After awhile, the PA invites me back into the room, and asks me to help.  He rolls up a bedsheet, puts it under my friend’s arm, then tells me to pull as hard as I can while he pulls on my friends arm in the other direction.  We’re pulling REALLY hard, to the point where if I let go, the physicians assistant would go flying into the medical supplies closet.  I never thought I’d get to be a part of the medical treatment, but here I am, in Buenos Aires, attempting to help reinsert a shoulder into a socket.

After 20 minutes, we’re both exhausted.  The PA says he is going to find help and returns with reinforcements: two burly orderlies.   I’m sent out of the room and the three of them manhandle his arm.  Nothing’s working and my friend’s in pain.  The hospital staff is getting more frustrated by the minute.  Without saying anything, the orderly gives my friend a shot in his back to knock him out.
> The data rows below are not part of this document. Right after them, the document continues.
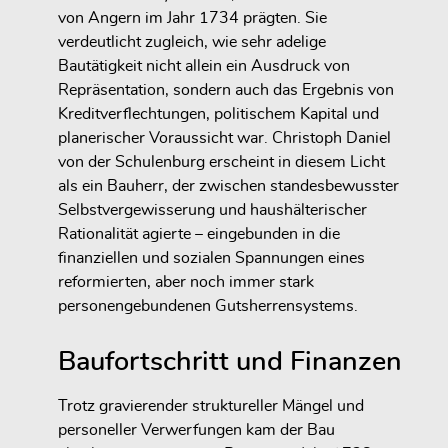
von Angern im Jahr 1734 prägten. Sie
verdeutlicht zugleich, wie sehr adelige
Bautätigkeit nicht allein ein Ausdruck von
Repräsentation, sondern auch das Ergebnis von
Kreditverflechtungen, politischem Kapital und
planerischer Voraussicht war. Christoph Daniel
von der Schulenburg erscheint in diesem Licht
als ein Bauherr, der zwischen standesbewusster
Selbstvergewisserung und haushälterischer
Rationalität agierte – eingebunden in die
finanziellen und sozialen Spannungen eines
reformierten, aber noch immer stark
personengebundenen Gutsherrensystems.
Baufortschritt und Finanzen
Trotz gravierender struktureller Mängel und
personeller Verwerfungen kam der Bau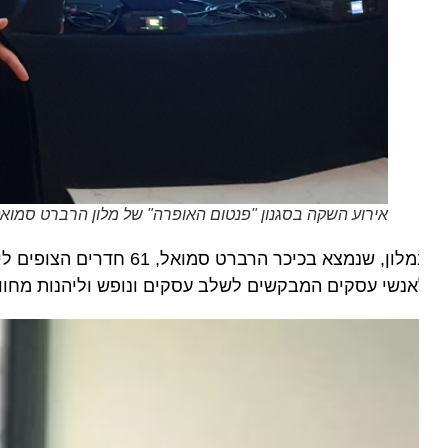
אירוע השקה בסגנון "פנטום האופרה" של מלון הרברט סמואל אופר
נשי עסקים המבקשים לשלב עסקים ונופש וליהנות מחוויית אי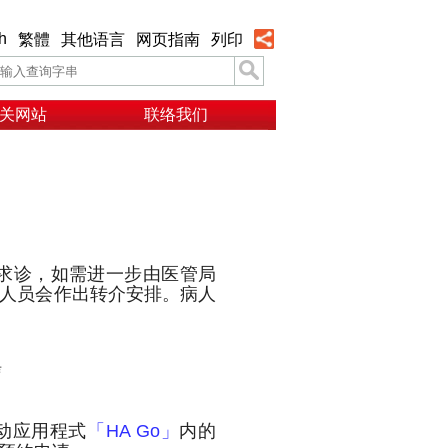
h
繁體
其他语言
网页指南
列印
关网站
联络我们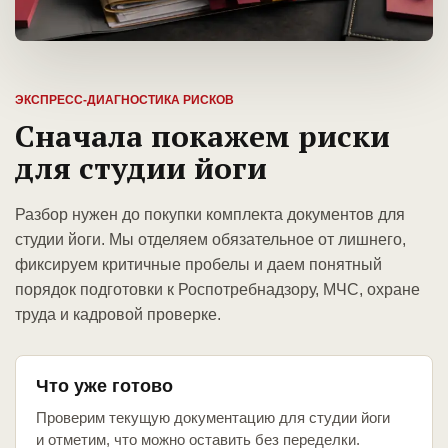
ЭКСПРЕСС-ДИАГНОСТИКА РИСКОВ
Сначала покажем риски
для студии йоги
Разбор нужен до покупки комплекта документов для
студии йоги. Мы отделяем обязательное от лишнего,
фиксируем критичные пробелы и даем понятный
порядок подготовки к Роспотребнадзору, МЧС, охране
труда и кадровой проверке.
Что уже готово
Проверим текущую документацию для студии йоги
и отметим, что можно оставить без переделки.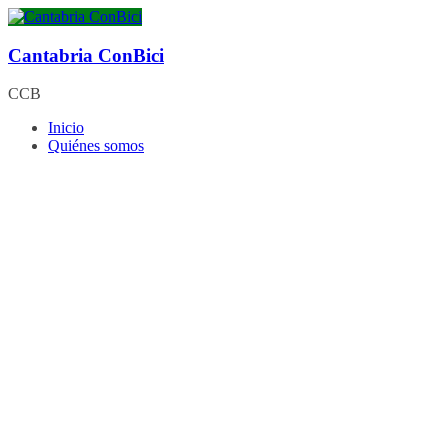
Saltar
al
contenido
Cantabria ConBici
CCB
Inicio
Quiénes somos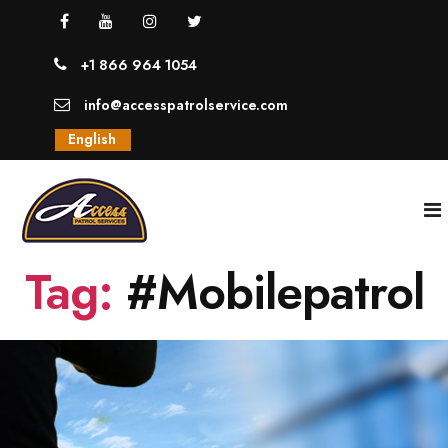
+1 866 964 1054
info@accesspatrolservice.com
English
Tag:
#Mobilepatrol
INICIO
NOSOTROS
SERVICIOS
GUARDIAS UNIFORMADOS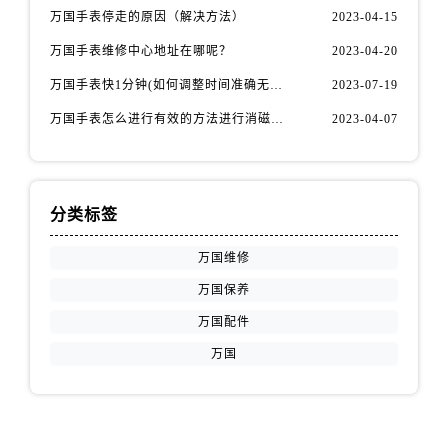
万国手表停走的原因（解决方法）
2023-04-15
万国手表维修中心地址在哪呢？
2023-04-20
万国手表快1分钟(如何调整时间准确无误)
2023-07-19
万国手表怎么进行有效的方法进行消磁呢(机械手表消磁)
2023-04-07
分类标签
万国维修
万国保养
万国配件
万国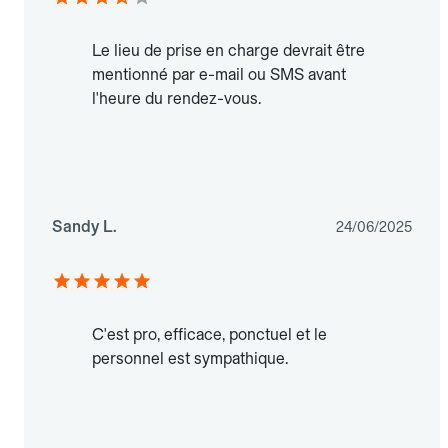
Le lieu de prise en charge devrait être
mentionné par e-mail ou SMS avant
l'heure du rendez-vous.
Sandy L.
24/06/2025
C'est pro, efficace, ponctuel et le
personnel est sympathique.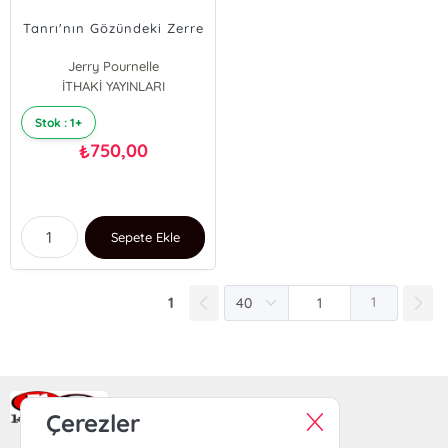
Tanrı'nın Gözündeki Zerre
Jerry Pournelle
İTHAKİ YAYINLARI
Stok : 1+
750,00
₺
Sepete Ekle
1
1
Ra Yayın Kitabevi
Çerezler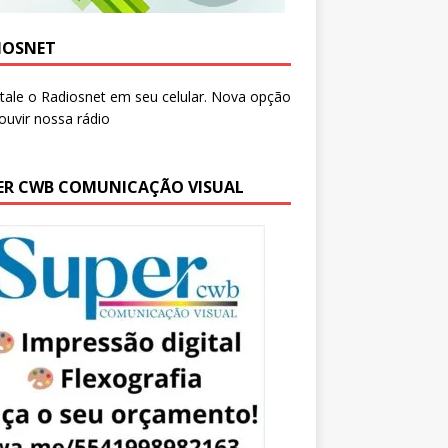
IOSNET
ER CWB COMUNICAÇÃO VISUAL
After he was out, the three orderlies spend the next hour twisting, pushing, pulling, cursing and smashing.  A friend and I are sitting outside of the room the entire time and keep hearing loud screams from the room, sometimes from our friend, other times from the frustrated orderlies.  It goes on forever.  Finally, the shoulder is back in its socket

Finally, his arm is back, but he’s completly knocked out.  The orderlies tell us to hang out in the room and 10 minutes later, our friend will wake up and will need an xray.  An hour later, he is still completely out.   Nobody comes to check on us, nobody gives us any info when we ask.  After an hour and a half, we decide to take matters into our own hands and attempt wake him up.  He is in a deep sleep.

We put both of our cell phone alarms next to his ear and splash water on his face.  Nothing.  We try again.  This time some rumblings, but mostly incoherant ramblings from the sedative and pain killer.  We decide to wait another 20 minutes.  We use our same tactics again and this time are able to rouse our friend.  We carry him to the xray room where the sullen tech takes xrays while I hold my unsteady friend up to make sure he doesn’t pass out and dislocated something new.  We search for an hour, but can’t find anyone to look at the xrays. It’s shift change and everyone is busy.
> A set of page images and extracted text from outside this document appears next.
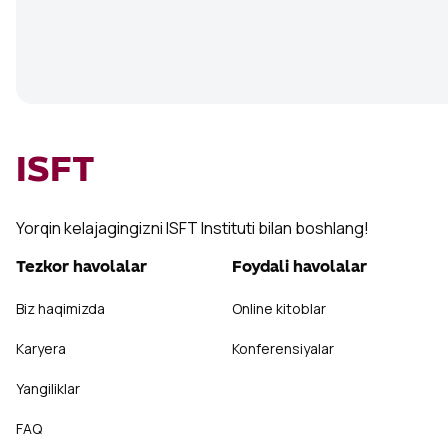
ISFT
Yorqin kelajagingizni ISFT Instituti bilan boshlang!
Tezkor havolalar
Foydali havolalar
Biz haqimizda
Online kitoblar
Karyera
Konferensiyalar
Yangiliklar
FAQ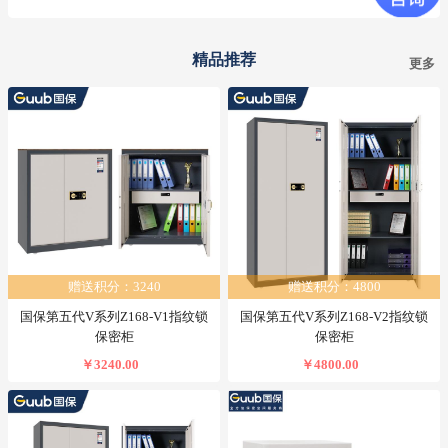
精品推荐
更多
赠送积分：3240
赠送积分：4800
国保第五代V系列Z168-V1指纹锁
国保第五代V系列Z168-V2指纹锁
保密柜
保密柜
￥3240.00
￥4800.00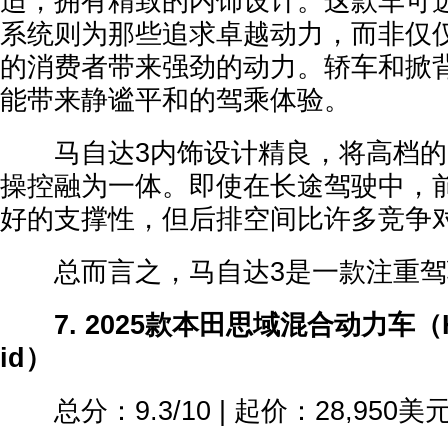
适，拥有精致的内饰设计。这款车可
系统则为那些追求卓越动力，而非仅
的消费者带来强劲的动力。轿车和掀
能带来静谧平和的驾乘体验。
马自达3内饰设计精良，将高档的
操控融为一体。即使在长途驾驶中，
好的支撑性，但后排空间比许多竞争
总而言之，马自达3是一款注重驾
7. 2025款本田思域混合动力车（Hond
id）
总分：9.3/10 | 起价：28,950美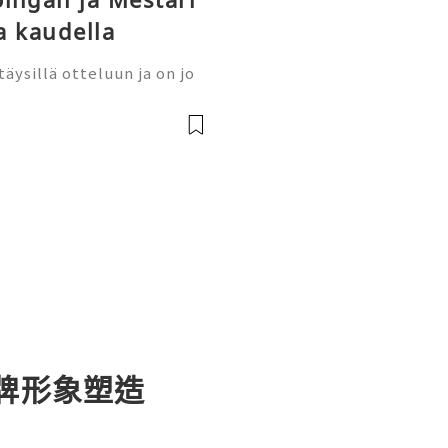
a kaudella
täysillä otteluun ja on jo
ita. Tavoitteena on voitt
mestaruus kaudella 2026-2
品牌形象塑造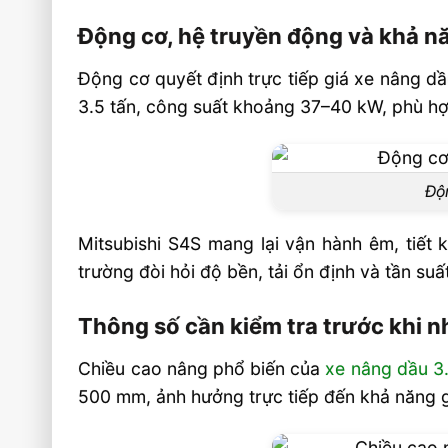
Nên chọn động cơ nào cho xe nâng dầu 3
Động cơ, hệ truyền động và khả n
Vietstandard có hỗ trợ chọn cấu hình 
Động cơ quyết định trực tiếp giá xe nâng dầ
3.5 tấn không?
3.5 tấn, công suất khoảng 37–40 kW, phù hợ
Video: Xe Nâng Dầu 3.5 Tấn Giá Bao Nhi
Mới Nhất 2026
Sản phẩm đề xuất
Độn
Liên hệ mua sản phẩm
Mitsubishi S4S mang lại vận hành êm, tiết 
trường đòi hỏi độ bền, tải ổn định và tần suấ
Thông số cần kiểm tra trước khi n
Chiều cao nâng phổ biến của
xe nâng dầu 3.
500 mm, ảnh hưởng trực tiếp đến khả năng gi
Finally, the xray tech says everything looks ok, but she doesn’t really know and that if our friend feels ok, we can leave.  There’s no organized discharge process.  We just walk out the front door with our still heavily sedated friend, xrays in hand, then find a taxi and head home.  We take the intake form with us for our records.  The hospital does not issue discharge papers or have any sort of record that we’d been there, other than my friends name at the front door.

We’d spent close to six hours in the hospital and our friend’s arm was popped back in.  We didn’t have to pay a dime.  The process was unorgainzed, the facilities dirty and a bit rundown, but in the end, they got the job done.  It was quite the contrast to the expensive, process and paperwork laden US based health care system that is terrified of being sued.  They got the job done in the end, but in a different way than I would have expected.

In the end, I wouldn’t go to that hospital for anything life threatening if I could avoid it, but I think its amazing that they can do basic medical care for free and at a decent level.  Figuring out how to merge the positives from my Buenos Aires experience with the positives from the US system could create a very compelling health care system.